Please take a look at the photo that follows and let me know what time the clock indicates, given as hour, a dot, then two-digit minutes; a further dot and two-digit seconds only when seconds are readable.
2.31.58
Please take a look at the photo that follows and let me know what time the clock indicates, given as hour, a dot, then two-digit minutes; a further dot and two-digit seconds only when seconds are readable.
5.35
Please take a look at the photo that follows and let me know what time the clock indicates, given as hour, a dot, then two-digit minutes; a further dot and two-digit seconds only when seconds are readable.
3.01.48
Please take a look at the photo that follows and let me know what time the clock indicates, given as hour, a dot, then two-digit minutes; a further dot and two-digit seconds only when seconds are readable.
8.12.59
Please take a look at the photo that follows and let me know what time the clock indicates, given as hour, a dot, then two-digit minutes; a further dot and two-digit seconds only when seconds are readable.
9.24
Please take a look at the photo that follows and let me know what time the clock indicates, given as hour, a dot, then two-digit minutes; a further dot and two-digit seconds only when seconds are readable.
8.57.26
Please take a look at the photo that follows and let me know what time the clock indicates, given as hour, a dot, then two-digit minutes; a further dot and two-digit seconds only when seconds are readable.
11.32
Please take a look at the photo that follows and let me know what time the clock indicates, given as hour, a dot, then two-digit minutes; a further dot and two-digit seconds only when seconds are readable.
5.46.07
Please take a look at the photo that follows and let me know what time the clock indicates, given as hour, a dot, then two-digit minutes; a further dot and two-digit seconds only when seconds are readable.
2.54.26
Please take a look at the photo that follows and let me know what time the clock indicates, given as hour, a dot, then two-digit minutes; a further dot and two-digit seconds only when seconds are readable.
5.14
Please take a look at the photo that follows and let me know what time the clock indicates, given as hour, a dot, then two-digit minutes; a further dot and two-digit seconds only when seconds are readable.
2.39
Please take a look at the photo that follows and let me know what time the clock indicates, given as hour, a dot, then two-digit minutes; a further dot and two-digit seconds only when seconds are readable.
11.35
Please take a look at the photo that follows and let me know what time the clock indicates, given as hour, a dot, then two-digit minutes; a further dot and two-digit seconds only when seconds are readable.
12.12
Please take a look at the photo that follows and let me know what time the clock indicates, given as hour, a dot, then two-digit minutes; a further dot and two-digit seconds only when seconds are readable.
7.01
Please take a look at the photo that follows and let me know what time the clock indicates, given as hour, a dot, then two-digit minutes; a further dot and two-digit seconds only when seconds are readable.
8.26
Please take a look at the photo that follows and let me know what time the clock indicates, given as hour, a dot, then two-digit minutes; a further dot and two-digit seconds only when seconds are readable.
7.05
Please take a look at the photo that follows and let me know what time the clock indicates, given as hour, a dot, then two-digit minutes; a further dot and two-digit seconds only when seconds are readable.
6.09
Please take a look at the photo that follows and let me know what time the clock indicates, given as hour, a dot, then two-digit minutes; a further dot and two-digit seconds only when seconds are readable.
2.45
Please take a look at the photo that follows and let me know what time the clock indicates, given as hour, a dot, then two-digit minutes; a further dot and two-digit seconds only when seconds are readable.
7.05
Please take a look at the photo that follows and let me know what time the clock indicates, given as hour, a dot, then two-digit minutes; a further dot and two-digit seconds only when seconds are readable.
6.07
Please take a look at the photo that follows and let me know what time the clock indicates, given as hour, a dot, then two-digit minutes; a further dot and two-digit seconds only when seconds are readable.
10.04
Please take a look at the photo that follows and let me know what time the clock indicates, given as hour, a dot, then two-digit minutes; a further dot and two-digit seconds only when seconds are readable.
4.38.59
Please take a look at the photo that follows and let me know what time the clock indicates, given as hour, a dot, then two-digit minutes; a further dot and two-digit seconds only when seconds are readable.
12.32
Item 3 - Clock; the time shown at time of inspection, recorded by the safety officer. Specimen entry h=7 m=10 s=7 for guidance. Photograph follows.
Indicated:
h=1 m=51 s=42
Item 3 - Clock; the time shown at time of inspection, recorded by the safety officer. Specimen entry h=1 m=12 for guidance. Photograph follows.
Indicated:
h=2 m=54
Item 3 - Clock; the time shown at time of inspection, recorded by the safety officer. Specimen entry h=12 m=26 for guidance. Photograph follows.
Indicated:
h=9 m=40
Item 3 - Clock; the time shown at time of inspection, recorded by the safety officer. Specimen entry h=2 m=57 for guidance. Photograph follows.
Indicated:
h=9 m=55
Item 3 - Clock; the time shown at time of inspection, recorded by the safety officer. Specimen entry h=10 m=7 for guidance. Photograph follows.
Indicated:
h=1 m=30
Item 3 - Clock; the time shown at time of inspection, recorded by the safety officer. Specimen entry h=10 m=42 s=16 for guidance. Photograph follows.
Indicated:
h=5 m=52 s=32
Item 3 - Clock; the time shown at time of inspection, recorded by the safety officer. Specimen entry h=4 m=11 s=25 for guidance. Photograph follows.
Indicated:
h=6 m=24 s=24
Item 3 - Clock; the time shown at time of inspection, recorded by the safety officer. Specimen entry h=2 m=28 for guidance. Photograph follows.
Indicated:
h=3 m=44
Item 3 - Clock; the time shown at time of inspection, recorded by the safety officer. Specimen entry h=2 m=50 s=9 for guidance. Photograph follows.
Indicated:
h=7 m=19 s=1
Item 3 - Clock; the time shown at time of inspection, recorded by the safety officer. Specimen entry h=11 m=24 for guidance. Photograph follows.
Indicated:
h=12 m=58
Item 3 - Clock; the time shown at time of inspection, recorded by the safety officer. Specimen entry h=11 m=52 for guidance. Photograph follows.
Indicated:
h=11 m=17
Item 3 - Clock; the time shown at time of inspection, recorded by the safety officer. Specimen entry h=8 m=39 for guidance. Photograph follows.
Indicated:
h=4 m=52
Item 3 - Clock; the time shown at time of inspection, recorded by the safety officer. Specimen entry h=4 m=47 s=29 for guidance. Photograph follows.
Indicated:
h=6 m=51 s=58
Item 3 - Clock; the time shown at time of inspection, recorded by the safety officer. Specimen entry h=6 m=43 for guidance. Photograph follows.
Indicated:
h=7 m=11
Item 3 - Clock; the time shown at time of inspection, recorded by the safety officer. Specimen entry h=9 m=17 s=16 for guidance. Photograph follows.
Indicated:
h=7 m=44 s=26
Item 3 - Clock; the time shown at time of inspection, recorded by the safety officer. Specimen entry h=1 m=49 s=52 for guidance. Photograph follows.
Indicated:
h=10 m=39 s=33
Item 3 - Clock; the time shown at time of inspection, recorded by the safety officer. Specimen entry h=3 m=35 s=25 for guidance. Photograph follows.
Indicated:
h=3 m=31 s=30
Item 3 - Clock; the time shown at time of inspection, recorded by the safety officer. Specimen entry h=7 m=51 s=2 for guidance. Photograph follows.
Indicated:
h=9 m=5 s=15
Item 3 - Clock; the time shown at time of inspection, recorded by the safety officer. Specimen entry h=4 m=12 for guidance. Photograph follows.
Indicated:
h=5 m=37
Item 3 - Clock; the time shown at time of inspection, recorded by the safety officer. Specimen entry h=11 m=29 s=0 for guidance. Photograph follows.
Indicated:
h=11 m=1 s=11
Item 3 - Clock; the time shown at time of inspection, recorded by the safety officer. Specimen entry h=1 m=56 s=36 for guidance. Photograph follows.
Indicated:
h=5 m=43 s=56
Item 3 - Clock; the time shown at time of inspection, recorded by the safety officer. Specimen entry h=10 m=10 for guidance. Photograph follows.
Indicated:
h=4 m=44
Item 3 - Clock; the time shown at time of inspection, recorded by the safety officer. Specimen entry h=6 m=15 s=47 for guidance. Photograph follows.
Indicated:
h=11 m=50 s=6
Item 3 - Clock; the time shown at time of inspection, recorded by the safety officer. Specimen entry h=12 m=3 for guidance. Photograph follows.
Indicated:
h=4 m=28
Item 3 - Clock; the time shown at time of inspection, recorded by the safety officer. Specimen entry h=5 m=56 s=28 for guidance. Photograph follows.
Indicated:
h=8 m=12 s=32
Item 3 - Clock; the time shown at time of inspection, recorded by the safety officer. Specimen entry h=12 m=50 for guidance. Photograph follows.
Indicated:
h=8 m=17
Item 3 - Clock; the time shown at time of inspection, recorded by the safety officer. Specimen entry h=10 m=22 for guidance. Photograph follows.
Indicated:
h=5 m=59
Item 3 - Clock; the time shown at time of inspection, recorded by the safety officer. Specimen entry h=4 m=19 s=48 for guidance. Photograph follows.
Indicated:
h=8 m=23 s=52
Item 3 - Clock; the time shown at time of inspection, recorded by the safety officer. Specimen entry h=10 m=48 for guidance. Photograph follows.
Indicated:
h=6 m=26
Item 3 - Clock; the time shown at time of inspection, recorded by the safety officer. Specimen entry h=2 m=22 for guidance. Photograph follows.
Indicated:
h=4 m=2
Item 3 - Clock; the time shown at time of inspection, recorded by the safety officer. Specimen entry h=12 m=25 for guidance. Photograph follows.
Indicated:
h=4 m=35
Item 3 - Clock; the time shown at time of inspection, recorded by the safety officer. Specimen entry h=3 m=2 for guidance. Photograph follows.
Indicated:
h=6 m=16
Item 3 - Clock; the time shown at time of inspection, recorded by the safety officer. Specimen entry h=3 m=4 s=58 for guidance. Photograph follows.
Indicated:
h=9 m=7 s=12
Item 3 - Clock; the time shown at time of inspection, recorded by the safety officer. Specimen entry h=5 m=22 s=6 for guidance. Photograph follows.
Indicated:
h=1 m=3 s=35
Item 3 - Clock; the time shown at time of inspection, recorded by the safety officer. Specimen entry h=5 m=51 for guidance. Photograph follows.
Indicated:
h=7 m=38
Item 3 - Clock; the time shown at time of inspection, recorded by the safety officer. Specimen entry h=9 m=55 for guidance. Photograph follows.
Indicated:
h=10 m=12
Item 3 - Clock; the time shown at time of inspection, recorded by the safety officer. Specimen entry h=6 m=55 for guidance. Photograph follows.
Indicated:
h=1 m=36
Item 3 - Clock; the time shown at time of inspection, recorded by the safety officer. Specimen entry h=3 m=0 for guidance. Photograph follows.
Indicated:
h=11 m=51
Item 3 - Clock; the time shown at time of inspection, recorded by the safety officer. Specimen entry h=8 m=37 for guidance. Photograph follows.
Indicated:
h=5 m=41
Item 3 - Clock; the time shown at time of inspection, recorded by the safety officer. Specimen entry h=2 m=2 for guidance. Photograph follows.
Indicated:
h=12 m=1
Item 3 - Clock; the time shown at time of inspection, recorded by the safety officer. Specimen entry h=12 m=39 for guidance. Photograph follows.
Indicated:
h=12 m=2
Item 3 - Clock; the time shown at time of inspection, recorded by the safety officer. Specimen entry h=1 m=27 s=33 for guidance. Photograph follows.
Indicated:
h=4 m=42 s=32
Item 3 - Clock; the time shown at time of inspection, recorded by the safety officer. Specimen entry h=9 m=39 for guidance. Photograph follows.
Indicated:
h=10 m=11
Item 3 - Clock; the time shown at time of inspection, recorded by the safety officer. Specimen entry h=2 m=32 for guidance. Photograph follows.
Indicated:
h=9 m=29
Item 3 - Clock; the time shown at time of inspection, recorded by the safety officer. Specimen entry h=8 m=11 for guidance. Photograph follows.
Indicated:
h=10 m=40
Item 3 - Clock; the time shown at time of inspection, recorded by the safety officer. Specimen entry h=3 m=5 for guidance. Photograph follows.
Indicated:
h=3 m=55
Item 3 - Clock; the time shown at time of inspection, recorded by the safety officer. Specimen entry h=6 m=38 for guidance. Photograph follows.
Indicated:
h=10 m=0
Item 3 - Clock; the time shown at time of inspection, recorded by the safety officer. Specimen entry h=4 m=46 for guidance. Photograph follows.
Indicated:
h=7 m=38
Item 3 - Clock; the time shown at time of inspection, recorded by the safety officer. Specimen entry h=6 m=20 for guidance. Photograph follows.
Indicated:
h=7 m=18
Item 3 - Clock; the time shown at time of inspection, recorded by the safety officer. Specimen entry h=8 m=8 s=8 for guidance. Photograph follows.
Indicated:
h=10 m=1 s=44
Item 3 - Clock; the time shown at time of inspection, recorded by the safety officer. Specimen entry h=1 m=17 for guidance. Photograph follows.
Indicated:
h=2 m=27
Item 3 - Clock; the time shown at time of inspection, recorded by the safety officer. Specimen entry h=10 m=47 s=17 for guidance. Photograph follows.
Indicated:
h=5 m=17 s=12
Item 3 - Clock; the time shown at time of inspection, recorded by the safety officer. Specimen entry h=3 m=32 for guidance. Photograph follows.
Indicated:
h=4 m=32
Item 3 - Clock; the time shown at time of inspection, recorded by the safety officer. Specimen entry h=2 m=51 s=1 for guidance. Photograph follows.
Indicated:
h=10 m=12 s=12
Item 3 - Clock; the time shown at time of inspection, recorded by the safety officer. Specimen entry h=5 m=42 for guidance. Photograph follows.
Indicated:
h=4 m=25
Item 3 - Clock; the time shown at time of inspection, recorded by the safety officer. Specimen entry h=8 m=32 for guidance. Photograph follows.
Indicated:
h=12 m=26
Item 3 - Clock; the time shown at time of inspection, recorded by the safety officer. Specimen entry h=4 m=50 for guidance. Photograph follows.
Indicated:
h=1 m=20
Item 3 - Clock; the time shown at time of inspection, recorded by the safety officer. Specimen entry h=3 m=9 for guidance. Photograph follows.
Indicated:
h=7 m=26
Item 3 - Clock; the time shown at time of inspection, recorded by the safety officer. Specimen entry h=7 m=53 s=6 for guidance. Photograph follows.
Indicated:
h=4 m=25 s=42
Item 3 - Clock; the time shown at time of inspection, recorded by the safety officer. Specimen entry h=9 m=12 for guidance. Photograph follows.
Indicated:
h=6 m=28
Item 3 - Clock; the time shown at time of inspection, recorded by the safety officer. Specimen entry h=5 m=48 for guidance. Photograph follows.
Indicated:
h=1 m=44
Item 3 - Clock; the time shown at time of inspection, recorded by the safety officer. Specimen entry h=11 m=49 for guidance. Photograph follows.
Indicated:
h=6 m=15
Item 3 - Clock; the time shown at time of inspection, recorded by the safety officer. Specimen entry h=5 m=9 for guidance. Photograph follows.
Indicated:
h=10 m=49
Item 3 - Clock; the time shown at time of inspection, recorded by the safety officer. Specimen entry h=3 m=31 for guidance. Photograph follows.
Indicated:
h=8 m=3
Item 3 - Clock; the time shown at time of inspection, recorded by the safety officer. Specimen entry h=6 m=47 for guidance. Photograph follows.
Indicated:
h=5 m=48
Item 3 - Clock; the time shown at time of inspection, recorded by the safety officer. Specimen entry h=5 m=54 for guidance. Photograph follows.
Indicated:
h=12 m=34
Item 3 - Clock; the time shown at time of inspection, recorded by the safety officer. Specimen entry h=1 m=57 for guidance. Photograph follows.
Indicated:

The problem: Reproduce verbatim the lines of the data starting at the line containing "m=42 s=16 for guidance. Photograph follows." and ending at the line containing "h=7 m=19 s=1", including both of those lines.

Answer to this exercise:
Item 3 - Clock; the time shown at time of inspection, recorded by the safety officer. Specimen entry h=10 m=42 s=16 for guidance. Photograph follows.
Indicated:
h=5 m=52 s=32
Item 3 - Clock; the time shown at time of inspection, recorded by the safety officer. Specimen entry h=4 m=11 s=25 for guidance. Photograph follows.
Indicated:
h=6 m=24 s=24
Item 3 - Clock; the time shown at time of inspection, recorded by the safety officer. Specimen entry h=2 m=28 for guidance. Photograph follows.
Indicated:
h=3 m=44
Item 3 - Clock; the time shown at time of inspection, recorded by the safety officer. Specimen entry h=2 m=50 s=9 for guidance. Photograph follows.
Indicated:
h=7 m=19 s=1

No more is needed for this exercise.